CARB releases 2011 LCFS review report

By Kris Bevill | December 22, 2011

The California Air Resources Board has completed the first required formal review of the state’s Low Carbon Fuel Standard, a regulatory program that requires stakeholders to reduce the carbon intensity (CI) of fuels sold within its borders each year until reaching a 10 percent reduction by 2020.

While the program came into effect in 2010, this was the first year fuel producers and importers had to show a reduction in CI in order to comply with the regulation. The reduction was modest—just .25 percent—and CARB concluded that there has been no change in the state’s air quality since the program was implemented. In the report, CARB staff stressed that the program is “still in its infancy” and that the agency expects noticeable changes in future years. “…as the LCFS annual CI standards get more stringent, additional fuels will undergo the multimedia process, and investment will begin to flow more freely to ultra-low carbon fuel producers, so there will be impacts associated with the LCFS program - potentially positive or negative,” CARB said in the report. “Ongoing monitoring and assessment of emission impacts, as well as promotion of sustainability principles for air quality and other environmental concerns is necessary to protect against unintended negative outcomes.”

CARB does not intend to make any immediate changes to the policy, according to the report, which means that obligated parties will need to show a .5 percent reduction in the CI of their fuels in 2012. From there, the CI reduction requirements continue to increase by .5 percent annually until maxing out at 10 percent in 2020. To complete the review of the LCFS, CARB employed the assistance of a 39-member advisory panel consisting of state agency representatives, fuel providers, station owners, engine manufacturers and others.

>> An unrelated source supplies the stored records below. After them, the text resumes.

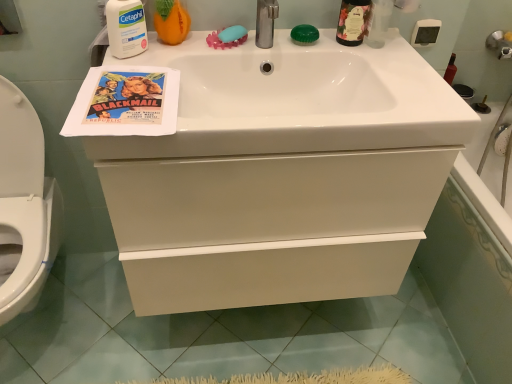
In order to click on space that is in front of green glass bottle at upper right in this screenshot , I will do `click(379, 62)`.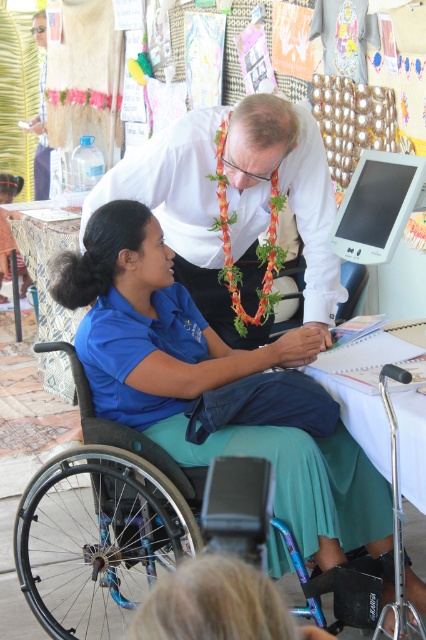
From the picture: Between white shirt at center and matte plastic computer screen at upper right, which one has less height?

Standing shorter between the two is matte plastic computer screen at upper right.

Is white shirt at center above matte plastic computer screen at upper right?

No, white shirt at center is not above matte plastic computer screen at upper right.

Who is more forward, [247,182] or [376,188]?

Positioned in front is point [376,188].

Identify the location of white shirt at center. [282, 192].

Is black plastic wheelchair at lower left to the left of matte plastic computer screen at upper right from the viewer's perspective?

Correct, you'll find black plastic wheelchair at lower left to the left of matte plastic computer screen at upper right.

Can you confirm if black plastic wheelchair at lower left is positioned above matte plastic computer screen at upper right?

Incorrect, black plastic wheelchair at lower left is not positioned above matte plastic computer screen at upper right.

Is point (14, 529) behind point (408, 173)?

Yes, it is.

The image size is (426, 640). What are the coordinates of `black plastic wheelchair at lower left` in the screenshot? It's located at (103, 524).

Does white shirt at center appear over white paper at center?

Correct, white shirt at center is located above white paper at center.

This screenshot has width=426, height=640. What are the coordinates of `white shirt at center` in the screenshot? It's located at (282, 192).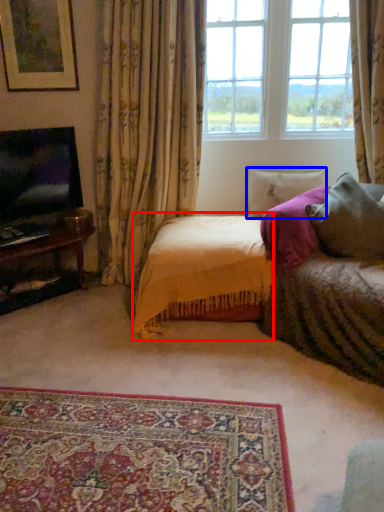
Question: Which point is closer to the camera, bedding (highlighted by a red box) or pillow (highlighted by a blue box)?

Choices:
 (A) bedding
 (B) pillow

Answer: (A)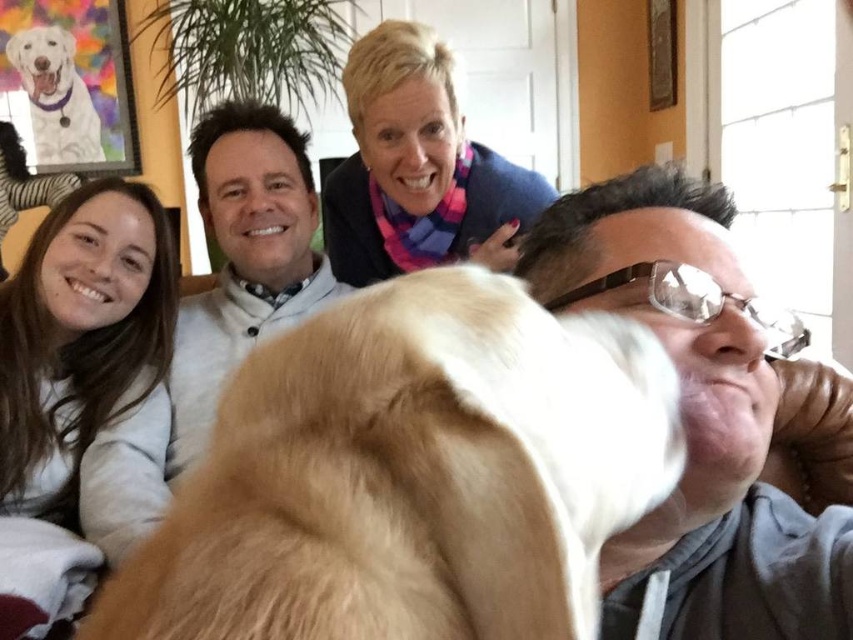
Locate an element on the screen. This screenshot has height=640, width=853. light brown hair at lower left is located at coordinates (73, 380).

Where is `light brown hair at lower left`? light brown hair at lower left is located at coordinates (73, 380).

Is golden fur dog at center to the left of pink fabric scarf at upper center from the viewer's perspective?

In fact, golden fur dog at center is to the right of pink fabric scarf at upper center.

Can you confirm if golden fur dog at center is positioned above pink fabric scarf at upper center?

Actually, golden fur dog at center is below pink fabric scarf at upper center.

Between point (364, 397) and point (405, 241), which one is positioned behind?

Point (405, 241)

I want to click on golden fur dog at center, so click(410, 474).

Is matte brown leather jacket at right smaller than pink fabric scarf at upper center?

Yes, matte brown leather jacket at right is smaller than pink fabric scarf at upper center.

From the picture: Between matte brown leather jacket at right and pink fabric scarf at upper center, which one appears on the left side from the viewer's perspective?

From the viewer's perspective, pink fabric scarf at upper center appears more on the left side.

Which is behind, point (631, 176) or point (421, 259)?

The point (421, 259) is more distant.

You are a GUI agent. You are given a task and a screenshot of the screen. Output one action in this format:
    pyautogui.click(x=<x>, y=<y>)
    Task: Click on the matte brown leather jacket at right
    Image resolution: width=853 pixels, height=640 pixels.
    Given the screenshot: What is the action you would take?
    pyautogui.click(x=697, y=417)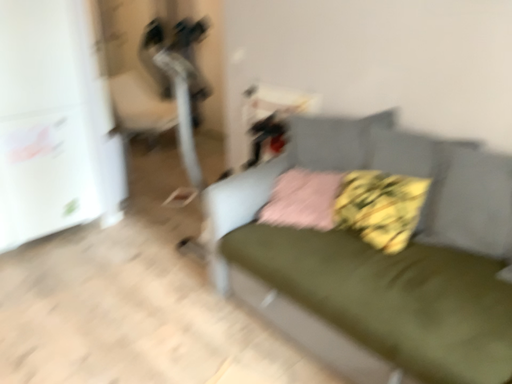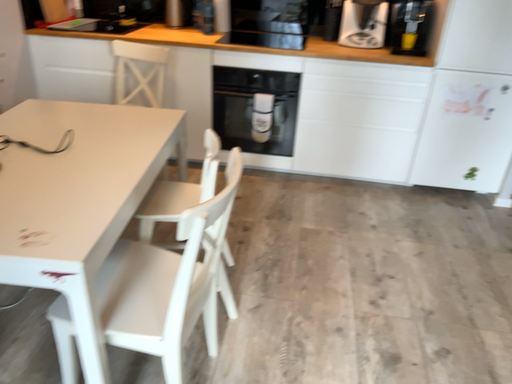
Question: Which way did the camera rotate in the video?

Choices:
 (A) rotated left
 (B) rotated right

Answer: (A)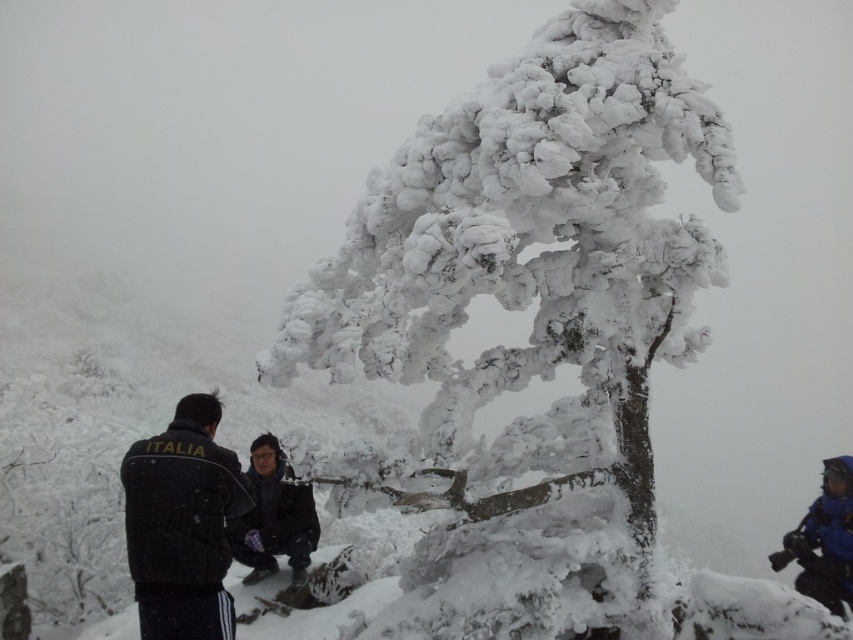
Question: Does black fabric jacket at left lie behind blue waterproof jacket at lower right?

Choices:
 (A) yes
 (B) no

Answer: (B)

Question: Does dark gray fabric jacket at center appear over blue waterproof jacket at lower right?

Choices:
 (A) yes
 (B) no

Answer: (A)

Question: Which object appears closest to the camera in this image?

Choices:
 (A) dark gray fabric jacket at center
 (B) white frosty tree at center

Answer: (B)

Question: Which point is farther to the camera?

Choices:
 (A) (170, 492)
 (B) (799, 554)
 (C) (648, 362)

Answer: (B)

Question: Which point is farther to the camera?

Choices:
 (A) (474, 451)
 (B) (302, 564)
 (C) (196, 483)
 (D) (817, 598)

Answer: (B)

Question: Does black fabric jacket at left appear over dark gray fabric jacket at center?

Choices:
 (A) yes
 (B) no

Answer: (A)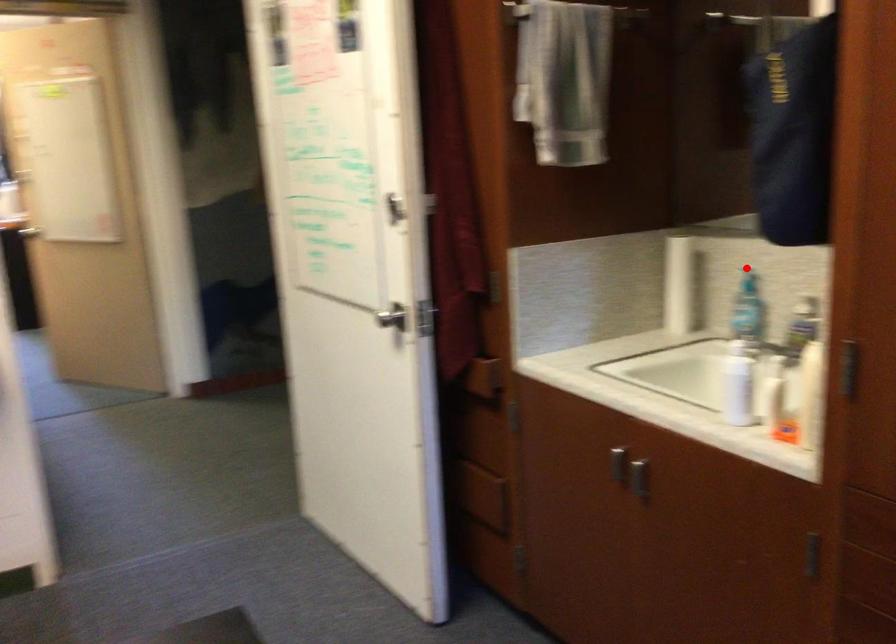
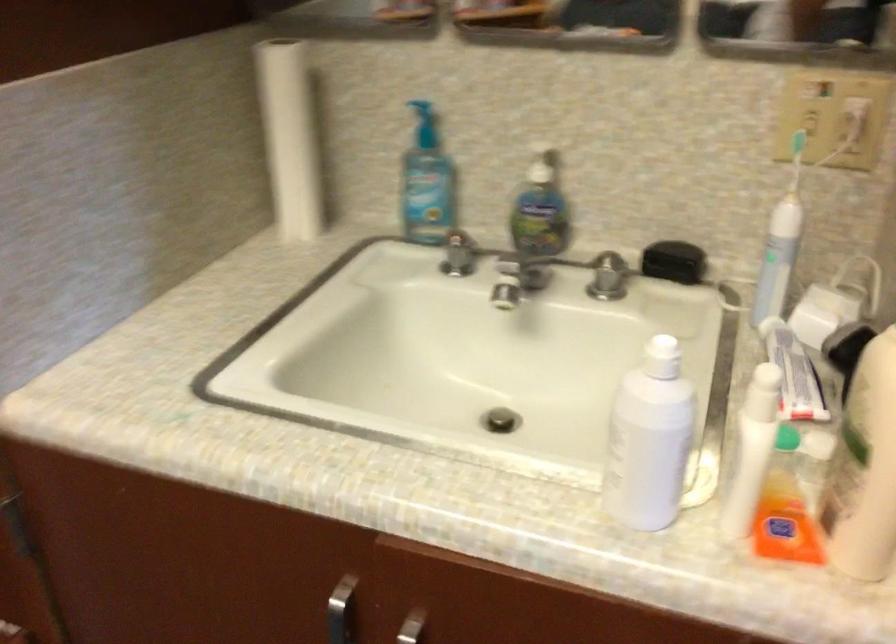
The point at the highlighted location is marked in the first image. Where is the corresponding point in the second image?

(423, 109)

Many expressed concern that program compliance will become extremely difficult by 2014 if next-generation biofuels are not readily available. Because of this, panel members recommended the creation of a flexible compliance mechanism, but CARB declared in its final report that it will not evaluate an alternative compliance plan at this time and will instead reconsider the option at a later date.

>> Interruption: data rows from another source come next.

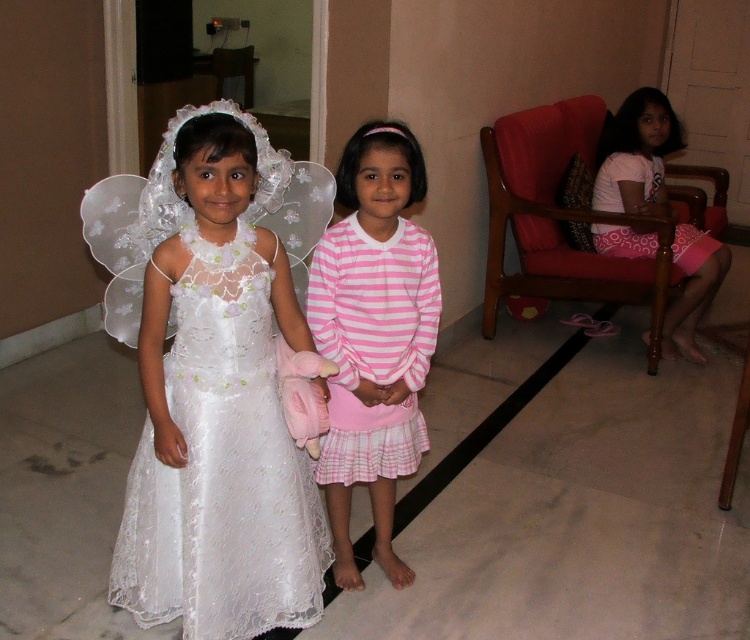
You are standing at the point labeled point (648, 97) and want to move to the point labeled point (153, 580). According to the scene description, which direction should you move to reach your destination?

You should move forward because point (153, 580) is in front of point (648, 97).

You are a photographer setting up for a family photo. You have two children wearing the white lace dress at left and the pink fabric dress at right. Which child should you position closer to the camera to ensure both appear the same size in the photo?

The white lace dress at left is smaller than the pink fabric dress at right, so you should position the child in the white lace dress at left closer to the camera to make them appear the same size as the other child.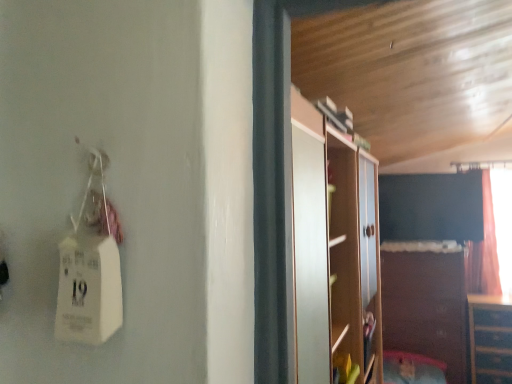
Describe the element at coordinates (490, 339) in the screenshot. Image resolution: width=512 pixels, height=384 pixels. I see `wooden dresser at lower right, which appears as the first cabinetry when viewed from the right` at that location.

I want to click on wooden dresser at lower right, the second cabinetry when ordered from left to right, so click(x=490, y=339).

How much space does wooden dresser at lower right, which appears as the first cabinetry when viewed from the right, occupy vertically?

wooden dresser at lower right, which appears as the first cabinetry when viewed from the right, is 33.66 inches tall.

What is the approximate height of brown matte cabinet at lower right, marked as the first cabinetry in a left-to-right arrangement?

brown matte cabinet at lower right, marked as the first cabinetry in a left-to-right arrangement, is 4.30 feet in height.

The width and height of the screenshot is (512, 384). Identify the location of brown matte cabinet at lower right, which is the 2th cabinetry from right to left. (426, 303).

Describe the element at coordinates (426, 303) in the screenshot. I see `brown matte cabinet at lower right, marked as the first cabinetry in a left-to-right arrangement` at that location.

You are a GUI agent. You are given a task and a screenshot of the screen. Output one action in this format:
    pyautogui.click(x=<x>, y=<y>)
    Task: Click on the wooden dresser at lower right, which appears as the first cabinetry when viewed from the right
    Image resolution: width=512 pixels, height=384 pixels.
    Given the screenshot: What is the action you would take?
    pyautogui.click(x=490, y=339)

Based on the photo, between brown matte cabinet at lower right, marked as the first cabinetry in a left-to-right arrangement, and wooden dresser at lower right, the second cabinetry when ordered from left to right, which one appears on the right side from the viewer's perspective?

From the viewer's perspective, wooden dresser at lower right, the second cabinetry when ordered from left to right, appears more on the right side.

Does brown matte cabinet at lower right, marked as the first cabinetry in a left-to-right arrangement, come behind wooden dresser at lower right, the second cabinetry when ordered from left to right?

Yes, brown matte cabinet at lower right, marked as the first cabinetry in a left-to-right arrangement, is further from the viewer.

Is point (387, 305) closer or farther from the camera than point (499, 311)?

Point (387, 305) appears to be farther away from the viewer than point (499, 311).

From the image's perspective, is brown matte cabinet at lower right, which is the 2th cabinetry from right to left, beneath wooden dresser at lower right, the second cabinetry when ordered from left to right?

Incorrect, from the image's perspective, brown matte cabinet at lower right, which is the 2th cabinetry from right to left, is higher than wooden dresser at lower right, the second cabinetry when ordered from left to right.

From a real-world perspective, which is physically above, brown matte cabinet at lower right, marked as the first cabinetry in a left-to-right arrangement, or wooden dresser at lower right, the second cabinetry when ordered from left to right?

In real-world perspective, brown matte cabinet at lower right, marked as the first cabinetry in a left-to-right arrangement, is above.

Which object is thinner, brown matte cabinet at lower right, marked as the first cabinetry in a left-to-right arrangement, or wooden dresser at lower right, which appears as the first cabinetry when viewed from the right?

With smaller width is wooden dresser at lower right, which appears as the first cabinetry when viewed from the right.

Considering the sizes of objects brown matte cabinet at lower right, which is the 2th cabinetry from right to left, and wooden dresser at lower right, which appears as the first cabinetry when viewed from the right, in the image provided, who is shorter, brown matte cabinet at lower right, which is the 2th cabinetry from right to left, or wooden dresser at lower right, which appears as the first cabinetry when viewed from the right,?

Standing shorter between the two is wooden dresser at lower right, which appears as the first cabinetry when viewed from the right.

Can you confirm if brown matte cabinet at lower right, marked as the first cabinetry in a left-to-right arrangement, is smaller than wooden dresser at lower right, the second cabinetry when ordered from left to right?

Incorrect, brown matte cabinet at lower right, marked as the first cabinetry in a left-to-right arrangement, is not smaller in size than wooden dresser at lower right, the second cabinetry when ordered from left to right.

Is brown matte cabinet at lower right, marked as the first cabinetry in a left-to-right arrangement, outside of wooden dresser at lower right, which appears as the first cabinetry when viewed from the right?

Yes, brown matte cabinet at lower right, marked as the first cabinetry in a left-to-right arrangement, is outside of wooden dresser at lower right, which appears as the first cabinetry when viewed from the right.

Is brown matte cabinet at lower right, which is the 2th cabinetry from right to left, next to wooden dresser at lower right, which appears as the first cabinetry when viewed from the right, and touching it?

 “Anybody who has crunched the numbers would agree that unless something changes, by 2014 it’s going to be very difficult for regulated parties to comply,” said Geoff Cooper, CARB advisory panel member and vice president of research and analysis for the Renewable Fuels Association. “What happens when fuels that regulated parties need aren’t available? CARB needs to think about that scenario and figure out ways to comply.”

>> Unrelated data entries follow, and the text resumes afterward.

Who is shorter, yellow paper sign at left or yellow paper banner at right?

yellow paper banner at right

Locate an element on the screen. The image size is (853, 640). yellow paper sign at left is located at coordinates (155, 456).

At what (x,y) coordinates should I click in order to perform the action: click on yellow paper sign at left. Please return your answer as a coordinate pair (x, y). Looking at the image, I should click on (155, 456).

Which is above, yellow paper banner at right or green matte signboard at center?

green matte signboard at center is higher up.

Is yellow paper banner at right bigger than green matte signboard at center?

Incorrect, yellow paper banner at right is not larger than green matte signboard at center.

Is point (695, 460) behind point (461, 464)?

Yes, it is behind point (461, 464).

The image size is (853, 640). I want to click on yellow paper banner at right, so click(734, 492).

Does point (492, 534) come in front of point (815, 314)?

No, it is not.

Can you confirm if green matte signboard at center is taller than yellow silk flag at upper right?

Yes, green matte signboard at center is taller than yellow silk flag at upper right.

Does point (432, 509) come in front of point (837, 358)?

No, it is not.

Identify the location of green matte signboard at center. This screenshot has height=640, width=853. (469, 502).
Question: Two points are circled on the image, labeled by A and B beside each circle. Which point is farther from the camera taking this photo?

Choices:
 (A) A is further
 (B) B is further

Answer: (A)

At issue for Midwest ethanol producers in particular is the inclusion of indirect land use change (ILUC) in the methodology used by CARB to calculate a fuel’s CI. In the report, CARB said that while the inclusion of ILUC in its model could make it more difficult to harmonize the LCFS with other regional emissions programs that do not require ILUC calculations, it does not plan to alter its program at this time. It will also not consider any changes to the CI values on a set schedule, but rather will evaluate new information as it becomes available. “The model used by CARB to calculate indirect land use effect, GTAP, or Global Trade Analysis Project, has been under review and staff has been moving forward using a combination of recommendations from the various parties tasked with reviewing the model,” CARB said in the report.

Cooper, however, expressed skepticism that updates to the model would be made in a timely fashion. He noted that the creators of the GTAP model updated it earlier this year after determining that ethanol’s CI should be 14 as opposed to 30, but CARB has yet to implement those changes. If CARB fails to recognize the updated analyses, Cooper said it will become very difficult for Midwest ethanol producers to market their product in California. “It won’t be a viable compliance option unless something changes,” he said.

CARB is not required to complete another formal LCFS review until January 2015. In the meantime, the agency said it will continue to engage panel members and stakeholders to monitor the progress of the program.